How about if I tell the story of Jesus except that in my story, Jesus lived in twentieth century America. And his parents died when he was young. And he wasn’t crucified. And he fights criminals wearing a mask and cape. And calls himself Batman.

If you set aside the details I’ve changed, Batman is Jesus.

And here’s where you don’t get it. Lewis didn’t change any details. He’s saying “I accept everything in the Bible. Jesus is a great guy - that’s why I’m one of the foremost minds on Christian thought in the 20th Century. I’m going to take Jesus as everyone understands him, and write what he’d be like if he ALSO lived in a world with Mr. Tumnus.” (Nor did I change any details about Muhammad Ali - why in the world do you think your counter-example is in the least bit comparable?)

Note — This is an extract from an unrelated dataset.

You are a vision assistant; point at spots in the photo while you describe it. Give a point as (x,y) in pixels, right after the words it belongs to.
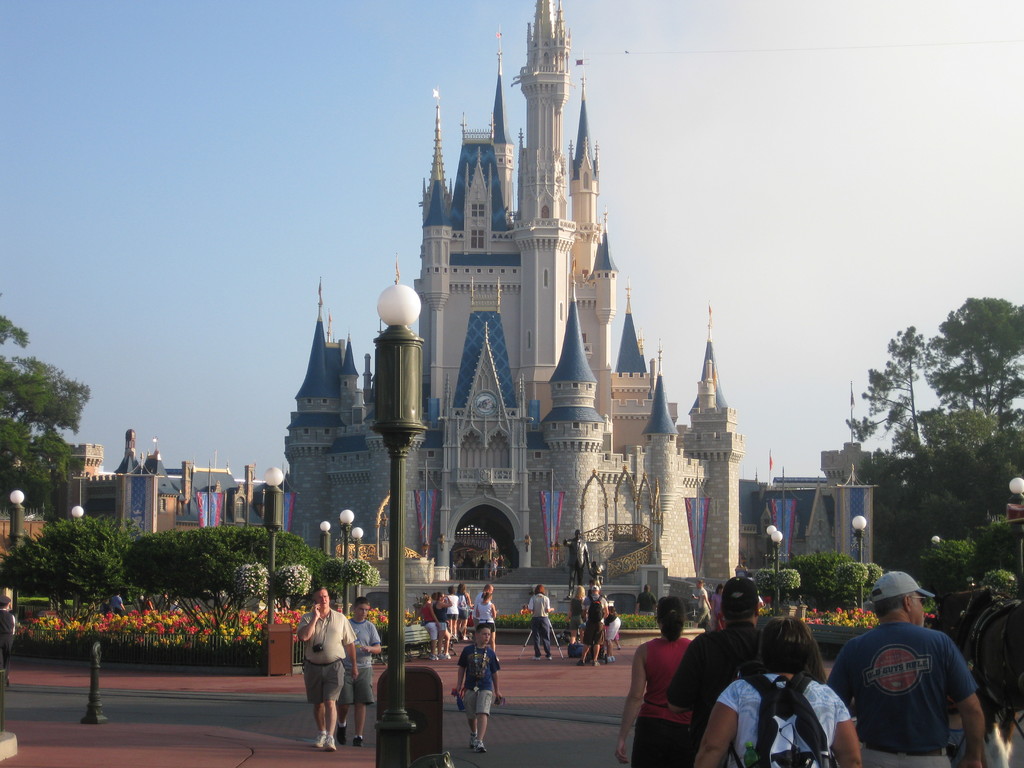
In this image there are so many people (538,591) walking on the road (279,679), in front of them we can see there are so many plants (29,629), trees (89,559) and some castle type building (596,500) along with some street light poles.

I’m sure Aslan does represent Christ literally, but one curious problem with him in that role is that, while he certainly is a god, or God (having sung the Narnian universe into being in The Magician’s Nephew), and while (almost) everybody in Narnia does what Aslan says when he shows up in person, nobody worships him. Calormenes worship Tash, but Narnians do not worship Aslan. There are no churches or temples to him, there is no Church of Aslan, there are no preachers or priests exhorting people to follow the way or the word or the commandments of Aslan, Narnians do not seem to pray to anyone or anything. When Aslan is not around, he’s just a story.

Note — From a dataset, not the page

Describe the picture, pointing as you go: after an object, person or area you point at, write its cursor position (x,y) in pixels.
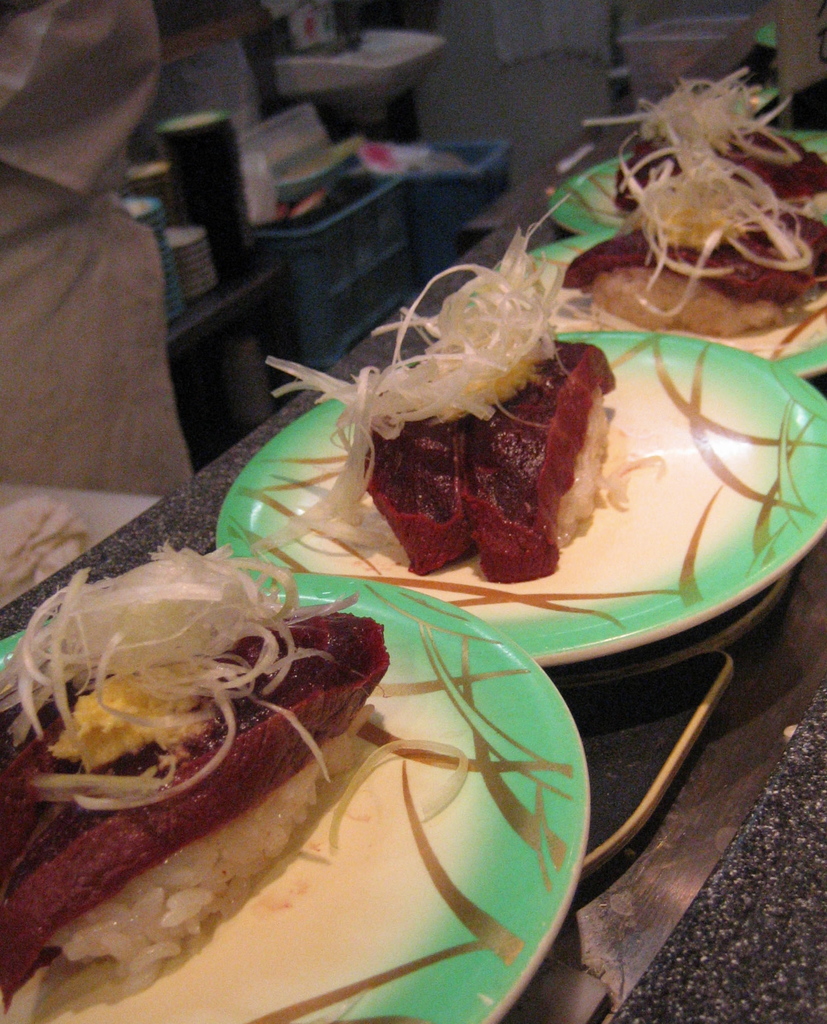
In this image in front (562,410) there are food items (477,455) in a plate (692,356) which was placed on the table (703,924). On the left side of the image (207,282) there are few objects (239,147).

If they worship anyone, it’s the Emperor-over-the-Sea. And even then only in a rather loose sense.

That’s another thing: the Emperor-Over-The-Sea seems to be a completely separate person from Aslan. He seems to be more of a deistic type God. Heck, since Aslan does the actual creating, the EOTS doesn’t even have that.

I haven’t read them in a very long time. Aren’t Aslan and EOTS part of a Trinity (or at the least a Dualism), where EOTS is God?

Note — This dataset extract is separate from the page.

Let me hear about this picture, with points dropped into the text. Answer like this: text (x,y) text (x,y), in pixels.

Well, Lewis was Church of England, definitely trinitarian.

I’m going to have to go back and do some reading 'cos I just cannot remember Jesus killing any White Witch named Jadis. :slight_smile:

More seriously, I get what you are saying, but think you might be over-extending to claim that Lewis didn’t change anything.

The OP is defining “Christ-figure” in a narrow way that excludes a fictional character who is meant to be Christ. I find this odd.

Arguably Christ is a Christ-figure, but some comic book where Christ appears but doesn’t act like a Christ-figure would have a figure called Christ who isn’t a conventional Christ-figure. But Christ would be a Christ-figure in a story where he was presented as one. And at no point would any of those stories be about the real Jesus Christ; they are stories.

Aslan is a Christ-figure (and a Krishna-figure, & a Mercury-figure I suppose, though I have a hard time seeing him as Gautama or Mohammed) who is implied in a passage or two as also knowable in “this world” (or rather the fictional England of the books) as Mithra or somebody. :wink: But of course Aslan is a fictional character, a confection of Lewis’s dreams of a good god.

Lewis seemed to vacillate a bit on exactly how he wanted to treat the Trinity (though he did definitely always want to treat it). In Wardrobe, there’s a distinction made between Aslan and the Emperor Across the Sea, but the Emperor as Person seemed to be rather forgotten in the later books. Then there’s a scene in A Horse and his Boy which seems to imply that Aslan Himself is all three persons of the Trinity.

Or then again, maybe that shifting emphasis was intentional. It’s certainly not unambiguous how to count God; maybe Lewis deliberately made Aslan both one person of the Trinity and the entire Godhead in different books in an attempt to get at the nature of the Trinity.